**Brief:**
Restate all data exactly. No images.

====== Supplied material ======

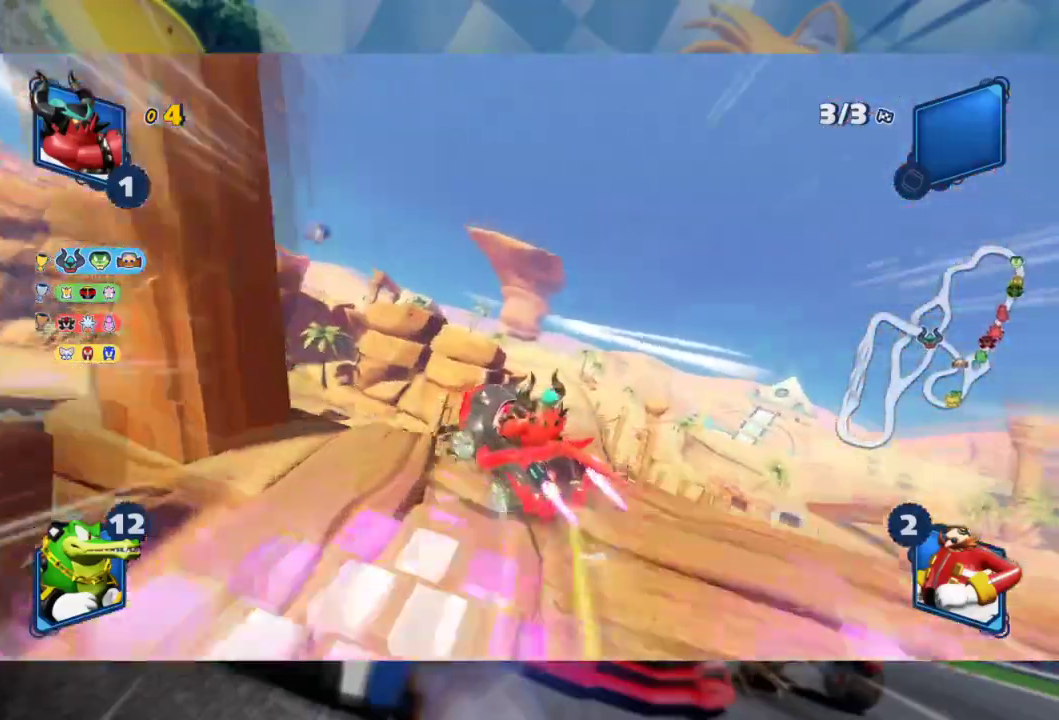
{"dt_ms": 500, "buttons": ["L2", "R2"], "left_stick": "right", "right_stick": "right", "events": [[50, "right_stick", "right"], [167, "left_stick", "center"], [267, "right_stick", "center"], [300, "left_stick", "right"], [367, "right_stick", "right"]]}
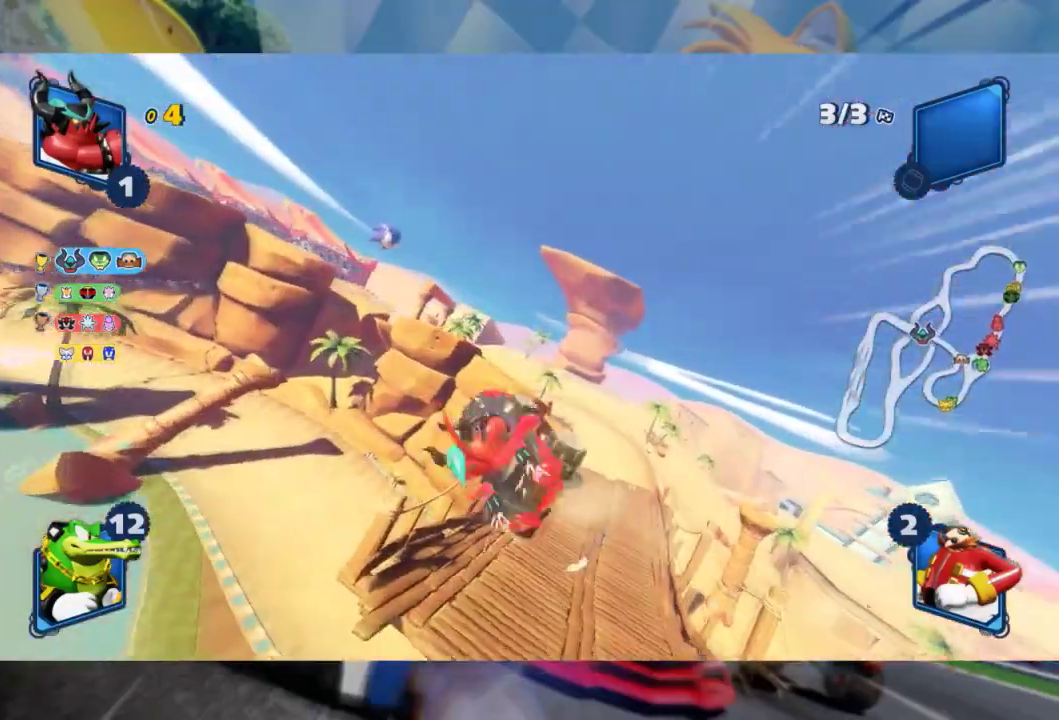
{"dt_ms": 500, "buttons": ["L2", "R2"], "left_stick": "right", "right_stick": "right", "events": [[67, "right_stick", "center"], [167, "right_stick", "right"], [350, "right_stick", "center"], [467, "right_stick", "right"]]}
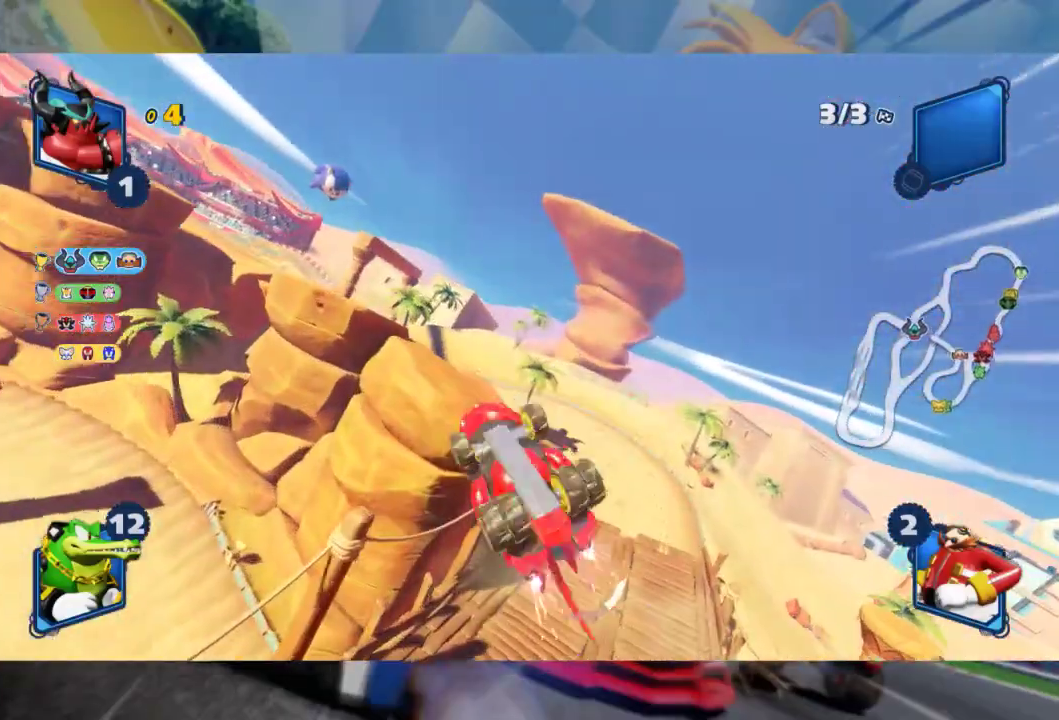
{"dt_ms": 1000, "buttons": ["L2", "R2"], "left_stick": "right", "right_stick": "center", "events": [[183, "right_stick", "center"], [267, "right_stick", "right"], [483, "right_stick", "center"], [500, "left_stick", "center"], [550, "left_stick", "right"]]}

======

**Task response:**
{"dt_ms": 500, "buttons": ["L2", "R2"], "left_stick": "right", "right_stick": "right", "events": [[50, "right_stick", "right"], [167, "left_stick", "center"], [267, "right_stick", "center"], [300, "left_stick", "right"], [367, "right_stick", "right"]]}
{"dt_ms": 500, "buttons": ["L2", "R2"], "left_stick": "right", "right_stick": "right", "events": [[67, "right_stick", "center"], [167, "right_stick", "right"], [350, "right_stick", "center"], [467, "right_stick", "right"]]}
{"dt_ms": 1000, "buttons": ["L2", "R2"], "left_stick": "right", "right_stick": "center", "events": [[183, "right_stick", "center"], [267, "right_stick", "right"], [483, "right_stick", "center"], [500, "left_stick", "center"], [550, "left_stick", "right"]]}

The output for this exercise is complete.